04 Jan 2002
This week, Stuart McMillan, European vice president of digital insurance provider Safeonline, argues that there's a big hole in the debate about data security. Businesses must wake up to the fact that you can never create a totally secure IT environment.
How to protect electronic data is becoming one of the big financial and security issues of the early 21st century. Digital failure is costing industry worldwide untold amounts of money, forcing companies out of business and holding back the development and use of new technology.
According to PricewaterhouseCoopers, the damage caused by cyber crime alone is around $1.4tn globally, and this is just one aspect of digital risk.
Most commentators have concentrated overwhelmingly on how to identify and then mitigate threats to data. These should indeed be the first priorities, but there is a marked reluctance to take the next logical step. That means confronting a simple, obvious fact: you can never make electronic data totally secure.
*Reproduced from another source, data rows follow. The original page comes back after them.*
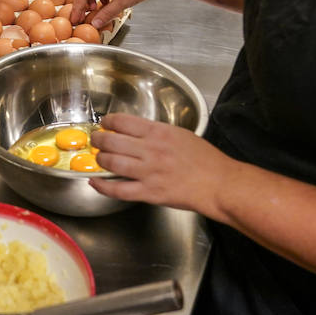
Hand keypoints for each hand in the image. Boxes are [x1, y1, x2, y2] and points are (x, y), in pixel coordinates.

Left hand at [89, 113, 234, 213]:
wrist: (219, 184)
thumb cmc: (206, 160)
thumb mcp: (182, 135)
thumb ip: (159, 133)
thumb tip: (139, 133)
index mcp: (160, 132)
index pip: (123, 122)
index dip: (108, 122)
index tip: (105, 124)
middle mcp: (151, 150)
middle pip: (112, 141)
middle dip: (99, 140)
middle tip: (96, 140)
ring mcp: (149, 172)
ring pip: (112, 163)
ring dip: (100, 160)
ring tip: (98, 159)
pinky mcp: (149, 192)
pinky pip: (118, 190)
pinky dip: (103, 186)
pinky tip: (95, 182)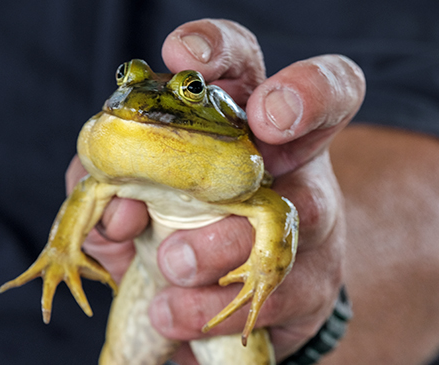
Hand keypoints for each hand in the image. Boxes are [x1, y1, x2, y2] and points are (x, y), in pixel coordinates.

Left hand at [66, 19, 364, 362]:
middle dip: (301, 98)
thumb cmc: (179, 226)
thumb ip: (115, 190)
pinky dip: (218, 303)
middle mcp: (290, 156)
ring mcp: (312, 216)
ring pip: (299, 211)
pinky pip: (279, 289)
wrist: (225, 293)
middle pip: (323, 101)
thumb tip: (116, 214)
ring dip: (226, 241)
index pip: (243, 63)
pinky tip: (174, 311)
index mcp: (237, 121)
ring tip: (173, 267)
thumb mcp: (138, 198)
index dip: (221, 47)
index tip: (182, 55)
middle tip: (266, 126)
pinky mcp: (313, 279)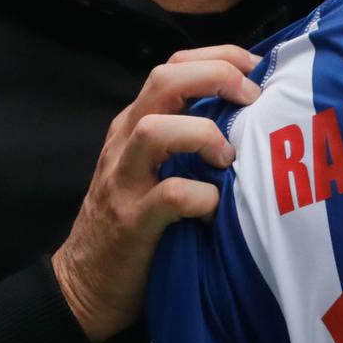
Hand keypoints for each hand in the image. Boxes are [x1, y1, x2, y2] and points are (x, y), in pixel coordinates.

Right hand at [51, 45, 260, 342]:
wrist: (86, 285)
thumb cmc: (138, 222)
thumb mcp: (157, 168)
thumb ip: (189, 139)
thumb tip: (254, 118)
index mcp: (136, 124)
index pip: (174, 65)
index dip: (219, 57)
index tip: (256, 68)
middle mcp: (125, 143)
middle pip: (163, 80)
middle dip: (215, 76)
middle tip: (252, 99)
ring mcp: (124, 181)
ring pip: (155, 129)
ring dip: (203, 134)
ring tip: (229, 158)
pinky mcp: (130, 222)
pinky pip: (170, 196)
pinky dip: (203, 197)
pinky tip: (217, 210)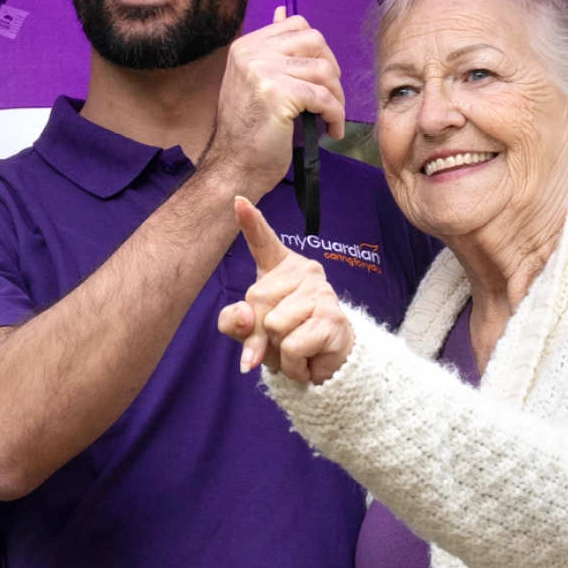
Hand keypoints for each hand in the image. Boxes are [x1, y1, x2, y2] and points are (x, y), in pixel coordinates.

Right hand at [201, 7, 345, 199]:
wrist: (234, 166)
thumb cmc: (249, 131)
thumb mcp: (255, 80)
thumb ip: (272, 49)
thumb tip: (283, 10)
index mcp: (246, 46)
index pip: (297, 25)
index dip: (319, 51)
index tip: (320, 78)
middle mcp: (251, 53)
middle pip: (315, 40)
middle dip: (332, 70)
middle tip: (330, 98)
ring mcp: (262, 71)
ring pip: (324, 69)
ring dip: (337, 96)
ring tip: (331, 117)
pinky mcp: (276, 94)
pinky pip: (323, 96)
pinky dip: (335, 114)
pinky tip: (331, 129)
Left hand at [216, 197, 354, 383]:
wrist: (325, 366)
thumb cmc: (287, 340)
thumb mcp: (250, 333)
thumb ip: (235, 322)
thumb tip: (245, 317)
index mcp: (280, 268)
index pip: (263, 241)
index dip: (250, 222)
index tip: (238, 200)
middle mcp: (304, 271)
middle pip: (257, 300)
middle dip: (259, 333)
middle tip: (279, 342)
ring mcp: (321, 292)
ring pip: (274, 324)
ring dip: (278, 350)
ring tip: (296, 348)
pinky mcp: (331, 318)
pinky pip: (291, 345)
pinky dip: (293, 364)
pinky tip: (306, 360)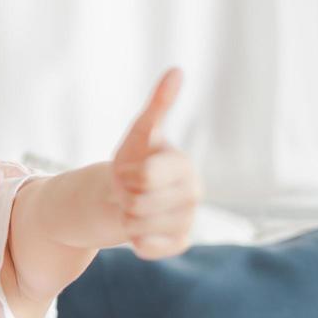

A risk-free environment has never existed, and never will. No number of measures will make your office totally fire or burglar proof, for example. Yet these are physical, tangible risks, and mankind has had thousands of years of practice in dealing with them.
Digital risk, on the other hand, is new. It is invisible and it can strike from any direction: hacking, computer viruses, inaccurate keying of data, employee sabotage, website misuse, power failure or surges, abuse of email, and hard disk crashes, to name but a few.
As a result data is among companies' most vulnerable assets, as well as frequently their most valuable. Yet research conducted for Safeonline by MORI shows that most firms are leaving digital security largely to chance, especially small to medium sized enterprises.
Most people overlook the fact that insurance can be by far the most cost-effective solution to digital risk. There comes a point when further measures to reduce your exposure are no longer practical or financially viable. That is when one way to create a trusted environment for ecommerce is to transfer risk to an insurer.
Businesses are just beginning to wake up to this fact. Inevitably, large international companies are taking the lead, especially those based in the US, which are the main purchasers of digital insurance.
Frequently, policies emphasise data recovery or, failing that, rekeying data from hard copy. This reflects the fact that your first priority when you have lost vital data is to get your business fully operational again.
It is only a matter of time before digital insurance becomes commonplace in Europe, even among relatively small companies. Apart from the fact that it makes business sense, some auditors and banks are starting to demand it as a matter of good corporate governance.
It is in the interests of all concerned to start a debate on what this means in practice. Just as conventional insurers require that policyholders put in place certain fire precautions before they will issue cover, so digital insurers will insist upon certain security standards. This has wide implications for IT manufacturers, providers and consultants.
This may sound like more hassle, but the prize is a truly trusted environment for ecommerce; and that is well worth the effort.